In a partial award, the arbitrators Elie Kleiman, Pierre Mayer, and Nicolas Molfessis ruled that a USD 2.2 billion deal it signed with ArcelorMittal could be terminated on the ground of a material breach by ArcelorMittal. ArcelorMittal’s counterclaim for the renegotiation of the contracts also failed.
Senegal is now seeking USD 750 million in damages from ArcelorMittal, although it is very rare in international arbitration for the full amount of damages claimed to be ultimately awarded. ArcelorMittal has indicated that it will vigorously defend against these damages claims.
This partial award will allow Senegal to begin negotiations with other countries for the development of a 750 million ton reserve of iron ore.

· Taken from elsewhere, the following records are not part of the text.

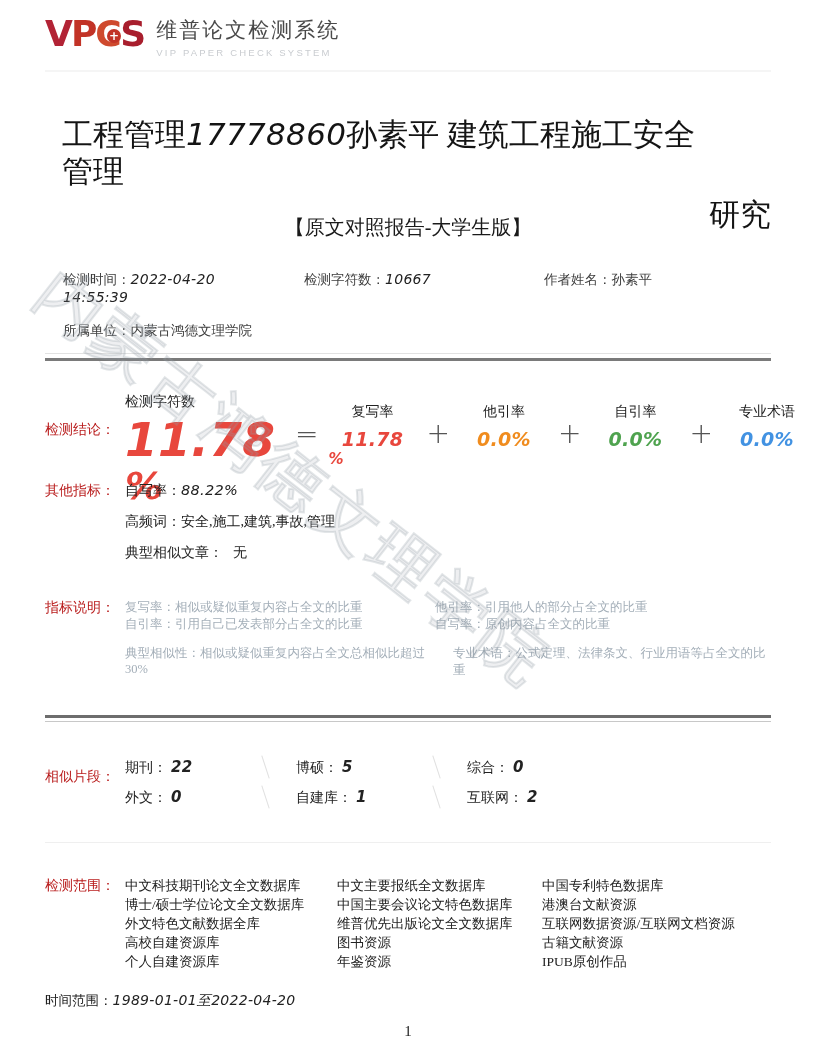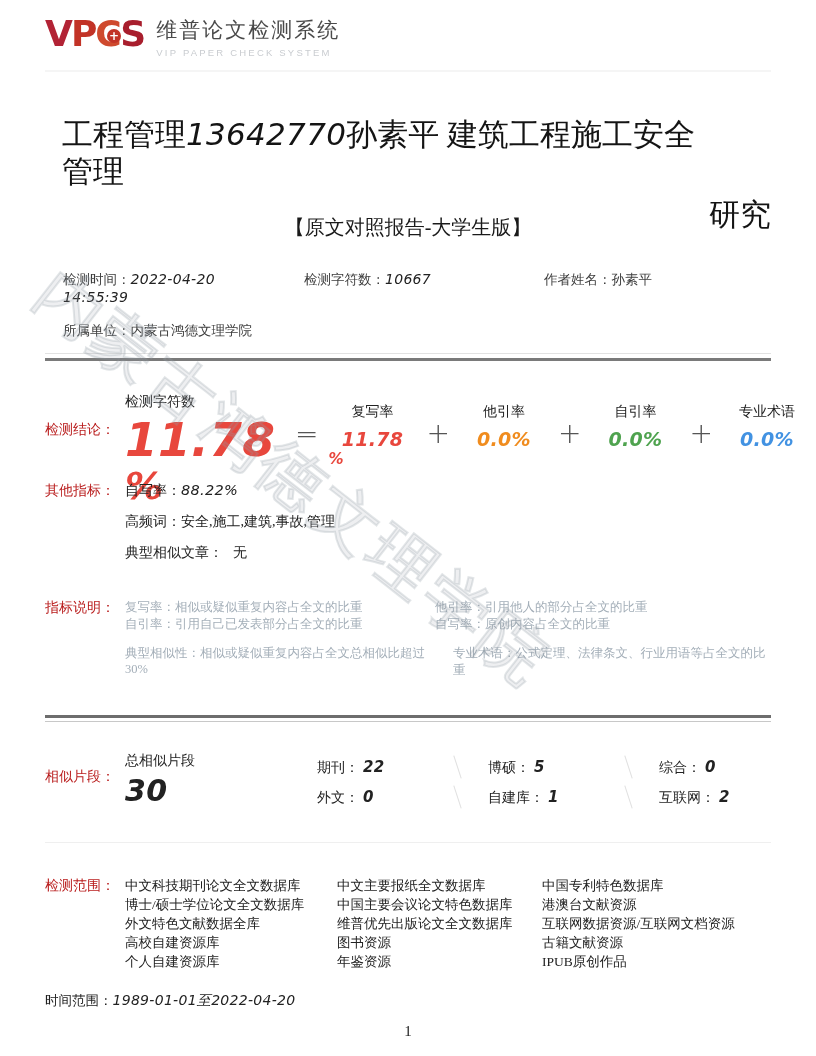--- a/index.html
+++ b/index.html
@@ -120,7 +120,7 @@
     </div>
     <div class="rule-light"></div>
 
-    <div class="doc-title"><span>工程管理</span><span class="hw">13642770</span><span>孙素平 建筑工程施工安全管理</span></div>
+    <div class="doc-title"><span>工程管理</span><span class="hw">17778860</span><span>孙素平 建筑工程施工安全管理</span></div>
     <div class="title-line2">研究</div>
     <div class="subtitle">【原文对照报告-大学生版】</div>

In return for a concession to this reserve in the very poor highland region of Eastern Senegal, ArcelorMittal had agreed to restore 750 kilometers of rail, spanning the country, to a new deep sea port in the capital, Dakar, which the company had agreed to build. In 2009, however, ArcelorMittal suspended its Senegalese operations when steel prices dropped, leading to what the tribunal found to be a material breach of the agreement.
This dispute takes place against rising resource nationalism in Africa. Resource nationalism, especially in Zimbabwe where the country is pressing ahead with plans to indigenise its economy, is likely to lead to many similar disputes in years to come (see https://globalarbitrationreview.com/journal/article/31881/zimbabwe-indigenisation-programme-gathers-pace/ for more information concerning Zimbabwe’s indigenisation program and its impact on foreign investors). Nigeria also frequently considers renegotiating the terms of offshore oil contracts since it believes that they cost the country a significant amount in lost revenue.
Resource nationalism is not new, and oil & gas companies have had to react to bouts of nationalization and torn up contracts in the Middle East and beyond for well over a half century. It is also not confined to developing countries that feel that agreements concerning national resources had been negotiated on poor terms. Australia, for instance, also imposed what was a controversial new tax on miners, and Britain has previously taken a cut from the profits of the North Sea.
One may anticipate many such disputes arising in the years to come.